Summarize the passage on Potomac Park in two sentences.

[[ SOURCE DOCUMENT open ]]

The grass in the spring-time, pale, lovely, delicate, is green beyond belief in the long field that forms the center of the park, and all one side is a great garden of perennials, of iris and masses of later flowers. But it is the bowers of pink cherry blossoms on the dwarf gray-boled trees, planted in irregular groups, not in stiff precision, that is the famous and the lovely setting of Potomac Park. These cherries are not fruit-bearing trees, and are the flower we know as "hawthorn" on the porcelain jars of the Orient. They are really a sort of plum and are botanically "prunus pseudo cerasus"; but the "cherry" they are, in all usage.
There are several interesting and broad-spirited uses to which this park land has been put. A long stretch down the center is given over for the use of a great number of citizens who wish to grow their own vegetable gardens. The land is neatly ploughed and apportioned in little patches. It is far from being for the poor, for most of the gardeners arrive in their own motors and fall to, with diligent rake and hoe. There is a public polo field, with bounds tightly set for the balls. There is a great public golf links used under the simplest rules, and with exceptionally good grass. And there is a public camping ground where motor tourists may stay with their cars all night; this being in particular a development from the great number of caravan motors going to or coming from Florida.

[[ SOURCE DOCUMENT closed ]]
[[ LISTED RECORDS open ]]

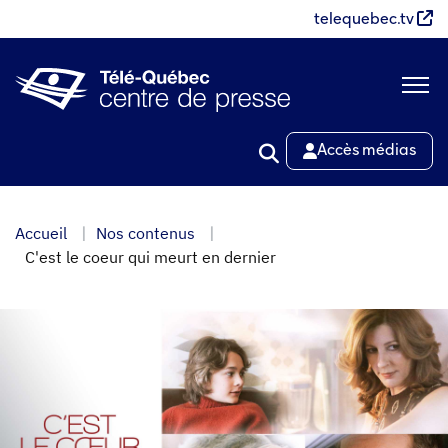
Aller
telequebec.tv
au
contenu
principal
Accès médias
Accueil
Nos contenus
C'est le coeur qui meurt en dernier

[[ LISTED RECORDS closed ]]

• [TASK RESPONSE] Potomac Park is best known for its groups of pink-blossomed dwarf cherry trees, which bear no fruit and are botanically a kind of plum, set beside a long field of spring grass and a garden of perennials. The park land is also used for citizens' vegetable gardens, a public polo field, a public golf links, and a public camping ground where motor tourists may stay overnight with their cars.